Instruction - Read through the material below and find each line that has the word "Round"; copy it.

Source records -
• • • •

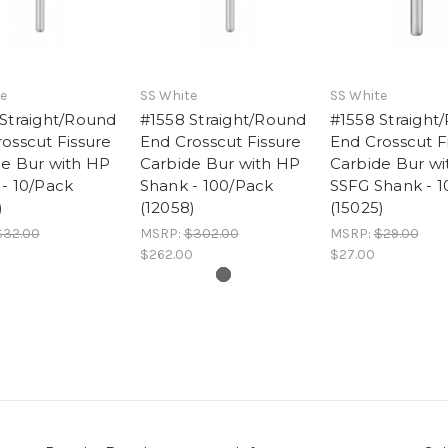
e
SS White
SS White
Straight/Round
#1558 Straight/Round
#1558 Straight
osscut Fissure
End Crosscut Fissure
End Crosscut F
de Bur with HP
Carbide Bur with HP
Carbide Bur wi
- 10/Pack
Shank - 100/Pack
SSFG Shank - 1
)
(12058)
(15025)
$32.00
MSRP:
$302.00
MSRP:
$29.00
$262.00
$27.00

• • • •

Response to this exercise -
Straight/Round
#1558 Straight/Round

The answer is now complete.